New AP Environmental
Science Course Approved

A new full-year AP Environmental Science course has been approved for Huntington High School seniors. It will be offered during the 2011/12 school year and run two periods each day.

Huntington School Board members approved the new course at their public meeting on January 24. "The proposed course does not overlap with any other course," according to a memo from Kenneth A. Card, Jr., assistant superintendent for curriculum and instruction. Officials expect the course will draw students that would otherwise enroll in AP Physics. That would result in a reduction next year from the current two AP Physics sections to one.

"The goal of the AP Environmental Science course is to provide students with the scientific principles, concepts and methodologies required to understand the inter-relationships of the natural world, to identify and analyze environmental problems both natural and human-made, to evaluate the relative risks associated with these problems and to examine alternative solutions for resolving or preventing them," according to the district's Educational Development Committee, which vetted and approved the new course.
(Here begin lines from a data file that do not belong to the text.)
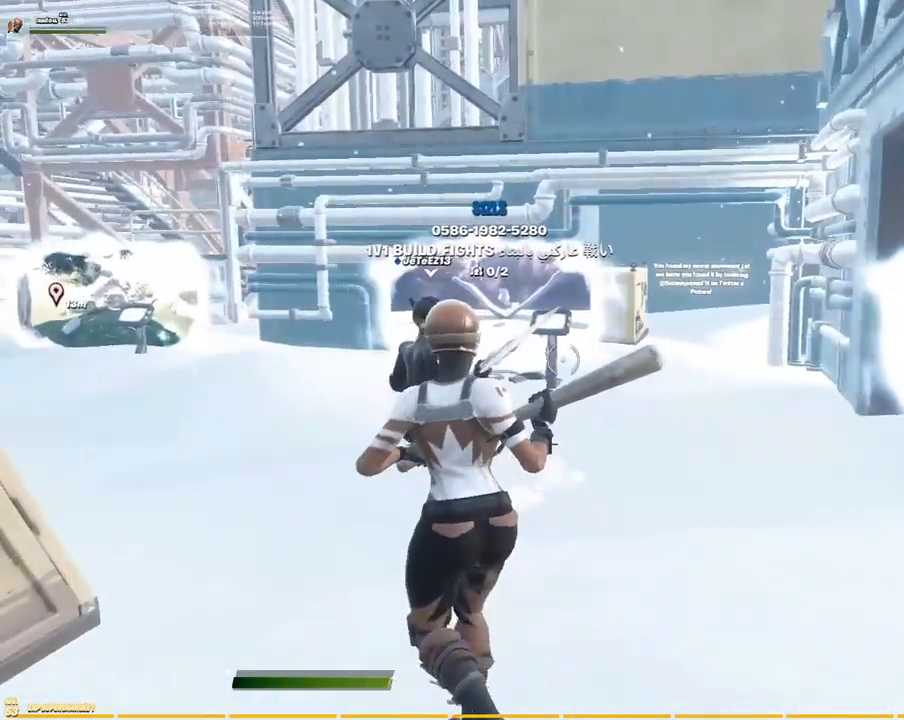
Gameplay with a controller (PlayStation layout); each line is a JSON object with the inputs held at the frame after it (dt_ms = milliseconds from this image to that frame). "events" lists button and stick changes between this image and that frame as [ms after this image, input, new state], when the widget could be followed in between. Not read: HOME R2 SELECT START.
{"dt_ms": 500, "buttons": [], "left_stick": "down", "right_stick": "center", "events": [[34, "left_stick", "up-right"], [467, "left_stick", "down"]]}
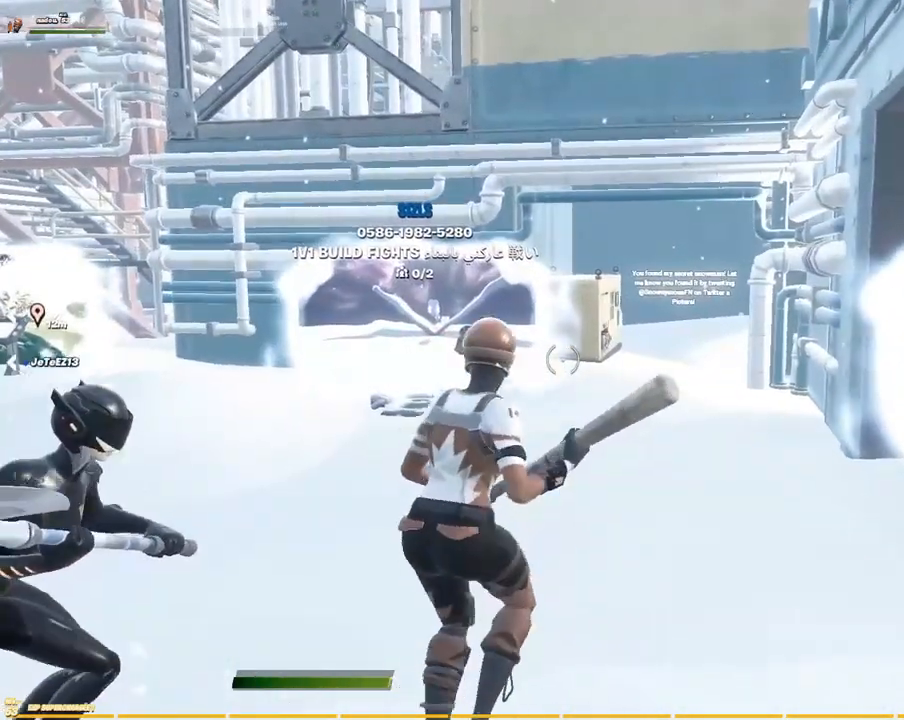
{"dt_ms": 1000, "buttons": [], "left_stick": "up-right", "right_stick": "center"}
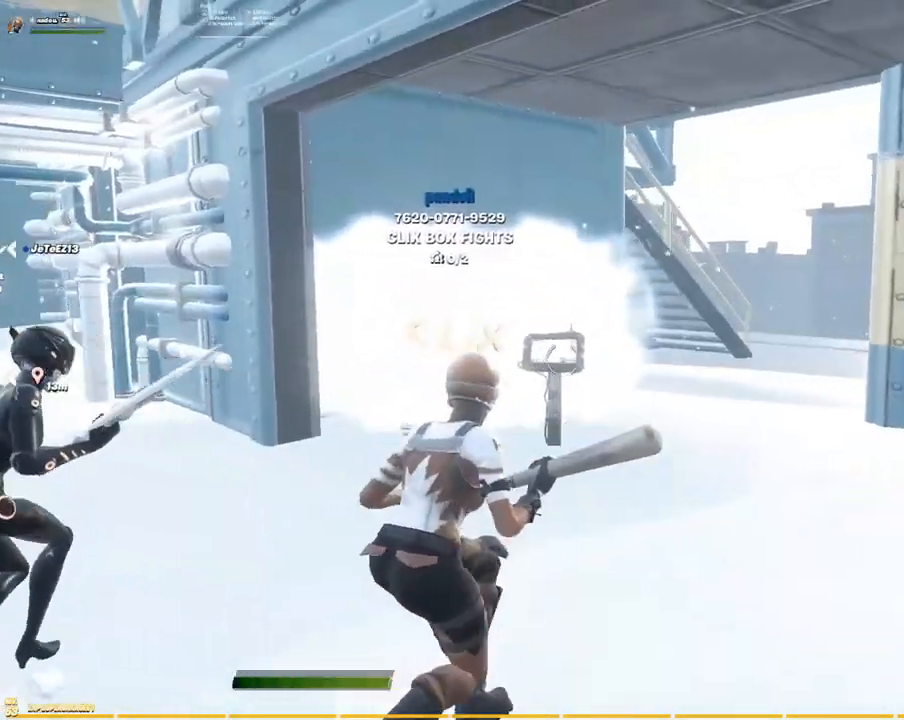
{"dt_ms": 500, "buttons": [], "left_stick": "left", "right_stick": "center", "events": [[67, "left_stick", "up-left"], [350, "left_stick", "left"], [367, "right_stick", "down-left"], [450, "right_stick", "center"]]}
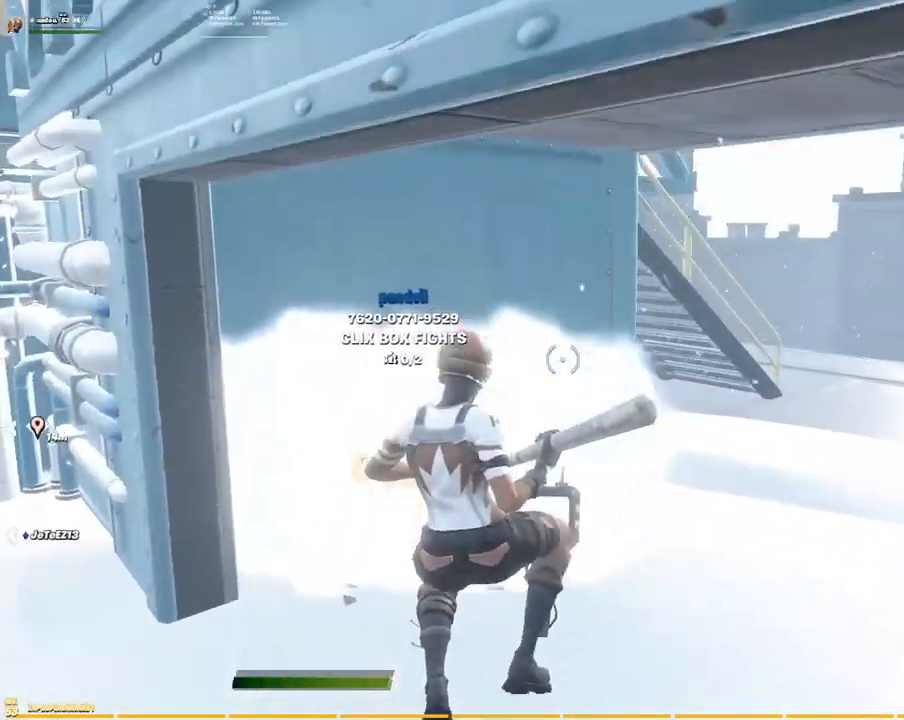
{"dt_ms": 500, "buttons": [], "left_stick": "up", "right_stick": "center"}
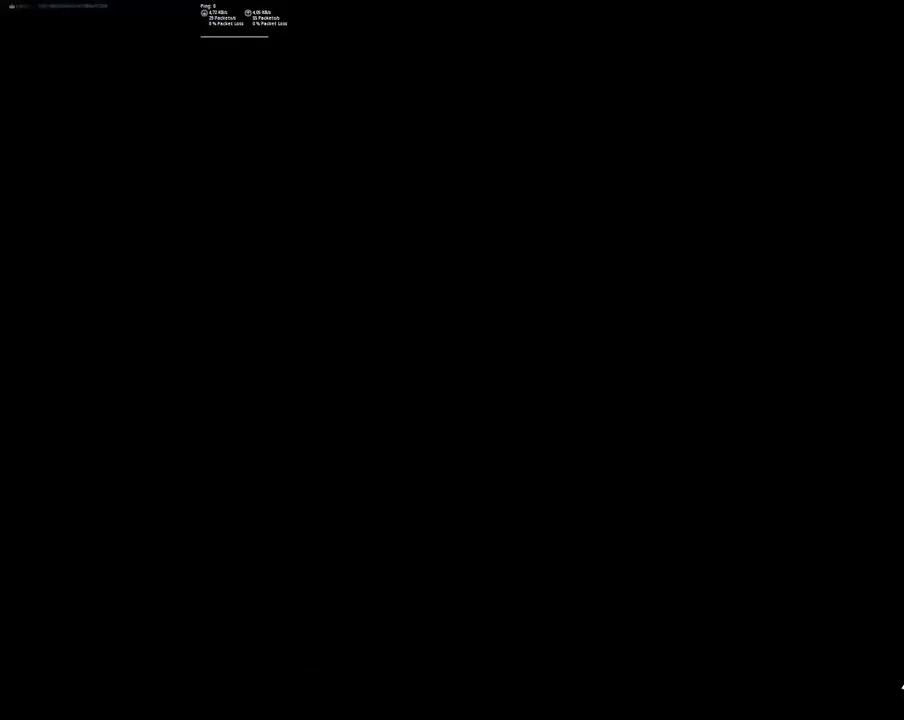
{"dt_ms": 500, "buttons": ["R1"], "left_stick": "right", "right_stick": "center", "events": [[400, "left_stick", "down-right"], [400, "right_stick", "down-right"], [467, "R1", "down"], [484, "left_stick", "right"], [484, "right_stick", "center"]]}
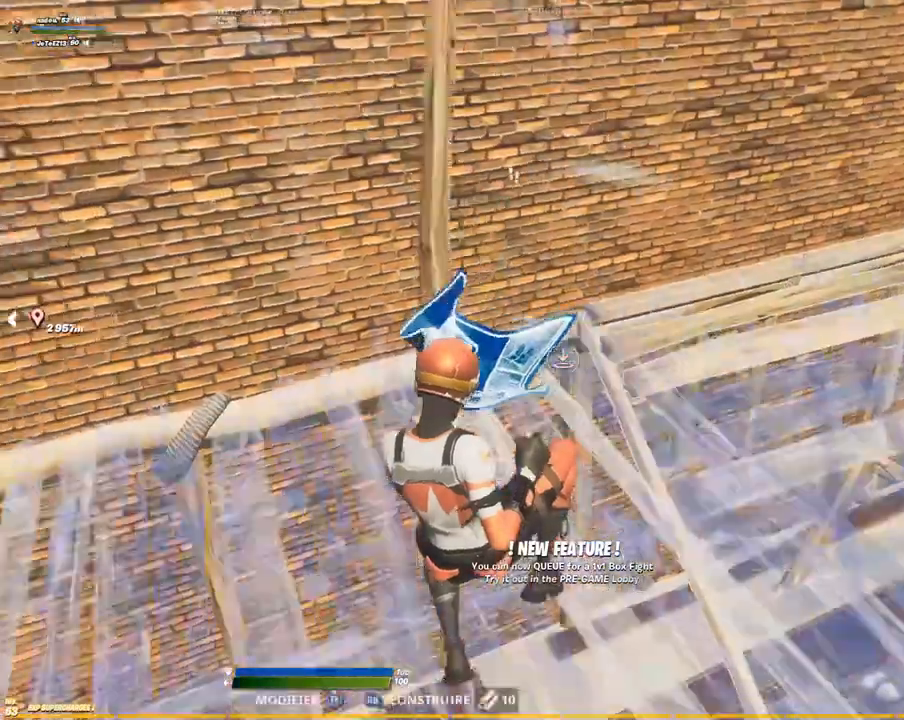
{"dt_ms": 500, "buttons": ["R1"], "left_stick": "right", "right_stick": "center", "events": [[117, "R1", "up"], [284, "right_stick", "up-right"], [467, "right_stick", "center"], [484, "R1", "down"]]}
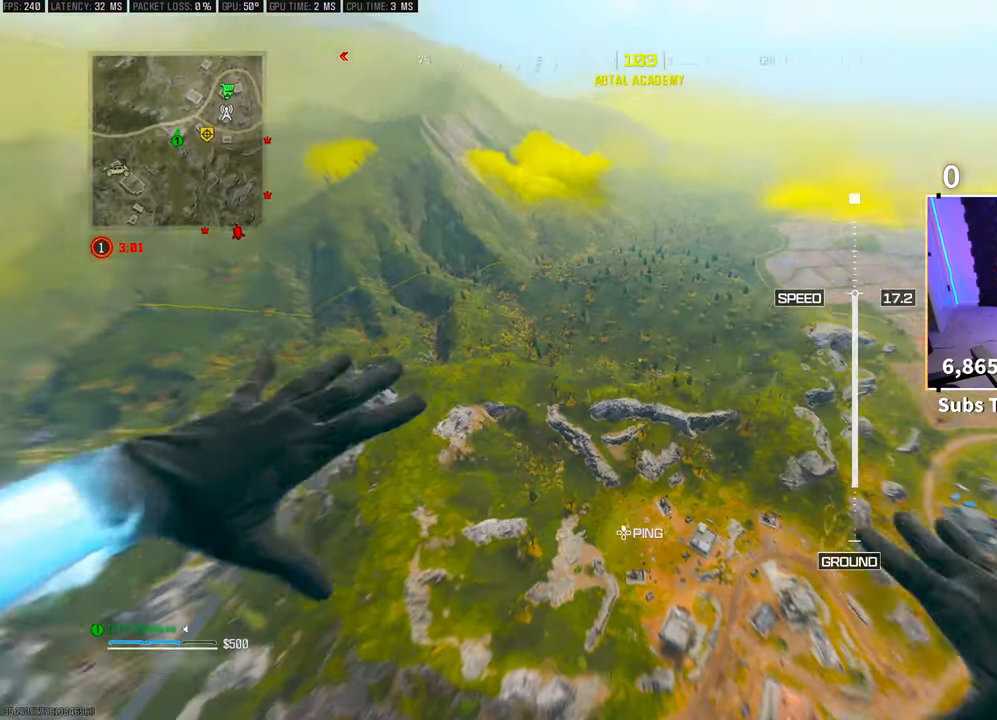
Gameplay with a controller (PlayStation layout); each line is a JSON object with the inputs held at the frame after it. "events" lists button and stick changes between this image and that frame as [ms after this image, input, new state], when the widget could be followed in between. Not read: HOME.
{"buttons": [], "left_stick": "up-right", "right_stick": "right", "events": []}
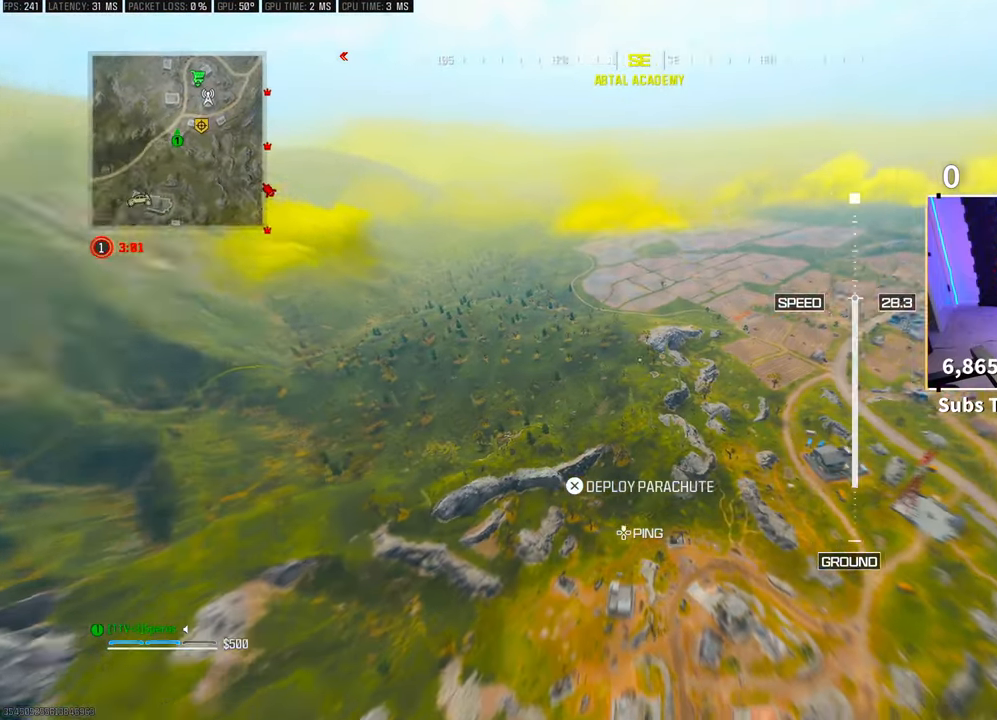
{"buttons": [], "left_stick": "up", "right_stick": "right", "events": [[233, "left_stick", "up"]]}
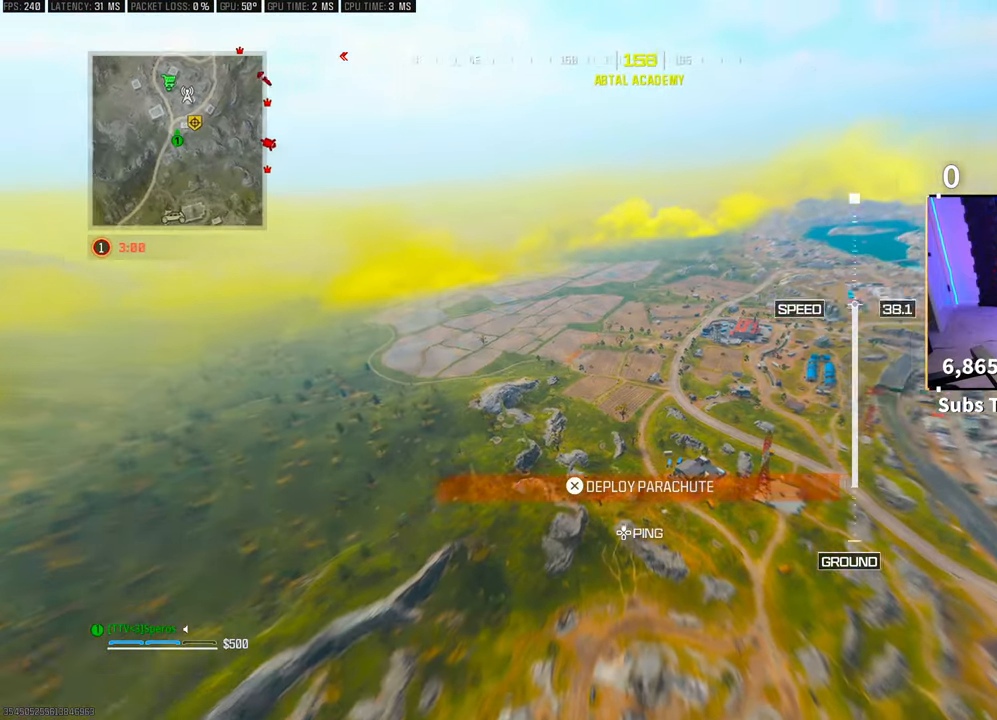
{"buttons": [], "left_stick": "up", "right_stick": "up", "events": [[350, "right_stick", "center"], [500, "right_stick", "up"]]}
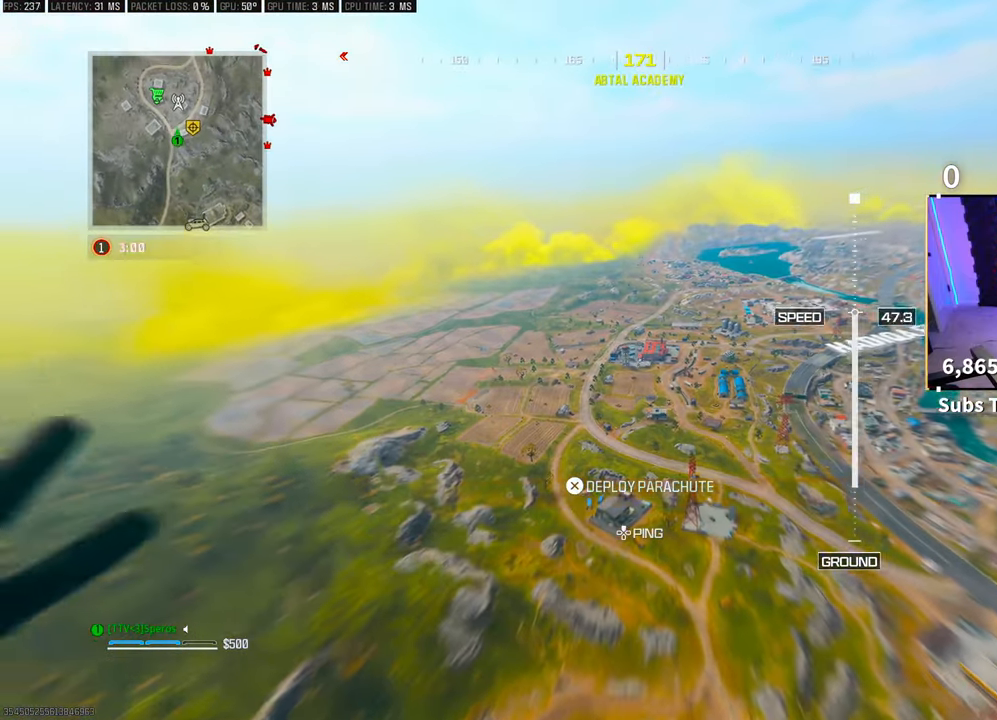
{"buttons": [], "left_stick": "up", "right_stick": "center", "events": [[183, "right_stick", "center"], [233, "CROSS", "down"], [350, "left_stick", "center"], [400, "CROSS", "up"], [500, "left_stick", "up"]]}
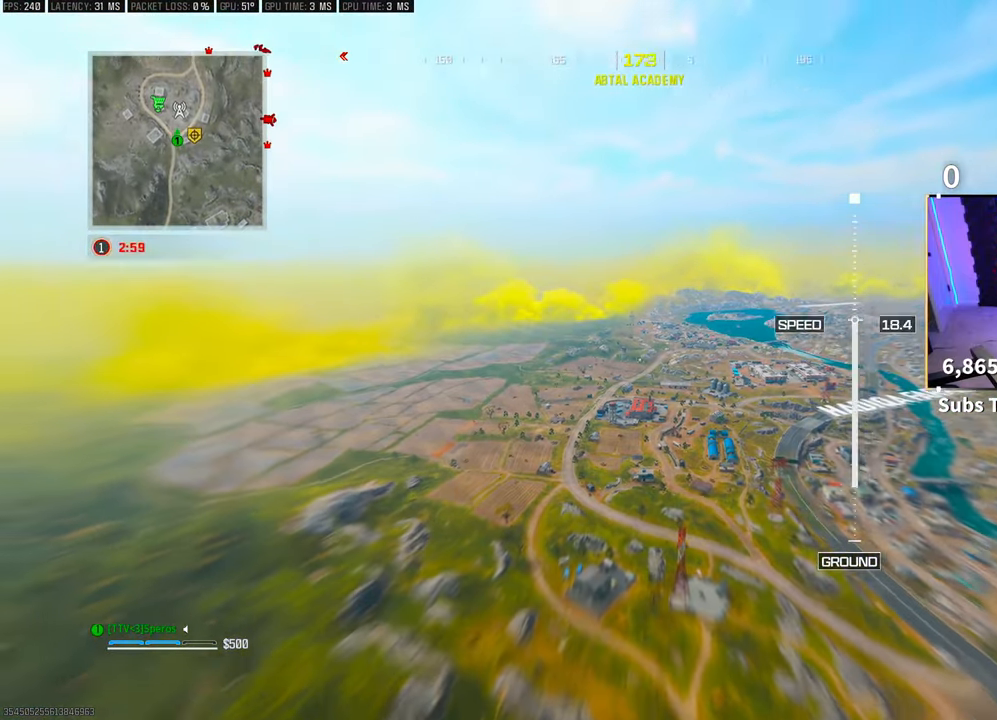
{"buttons": [], "left_stick": "up", "right_stick": "center", "events": []}
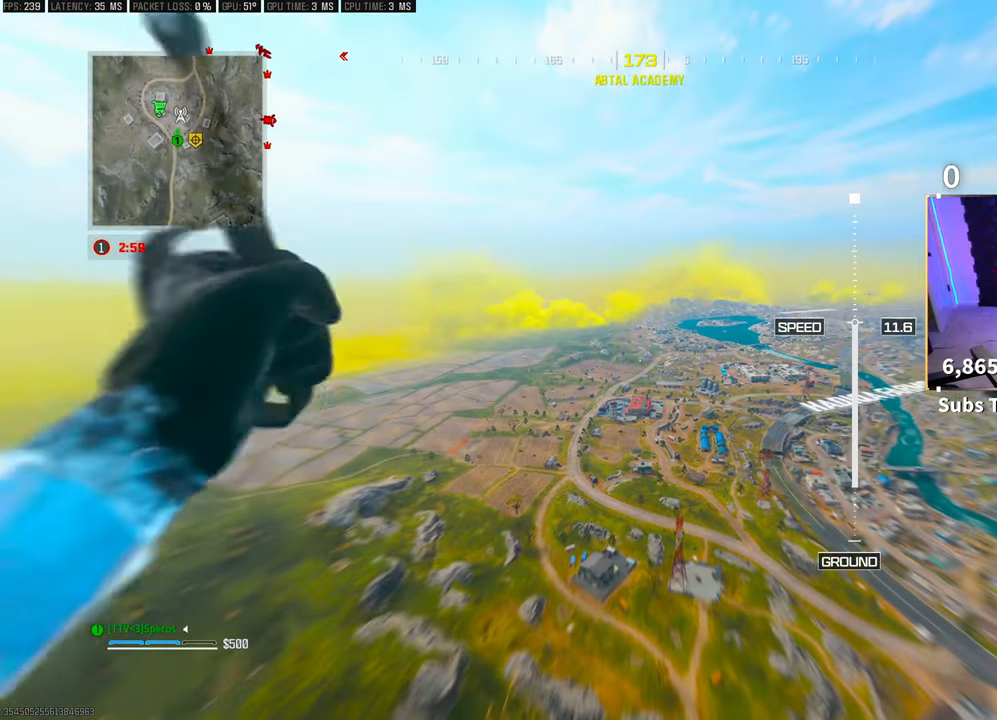
{"buttons": [], "left_stick": "up", "right_stick": "center", "events": []}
The course will include diverse laboratory and field investigation activities. "As examples, students can acquire skills in specific techniques and procedures (such as collecting and analyzing water samples), conduct a long-term study of some local system or environmental problem (such as the pollution of a nearby stream), analyze a real data set (such as mean global temperatures over the past 100 years) and visit a local public facility (such as a water treatment plant)," according to an EDC memo.

The course prerequisite is three Regents science courses or higher algebra. The estimated annual registration is pegged at 24.

"Environmental science is an interdisciplinary; it embraces a wide variety of topics from different areas of study," according too the EDC memo. "Yet there are several major unifying constructs or themes that cut across the many topics included in the study of environmental science."

Those themes include: Science is a process; Energy conversions underlie all ecological processes; The Earth itself is one inter-connected system; Humans alter natural systems; Environmental problems have a cultural and social context; Human survival depends on developing practices that will achieve sustainable systems.

Trustees approved the new course in a 7-0 vote.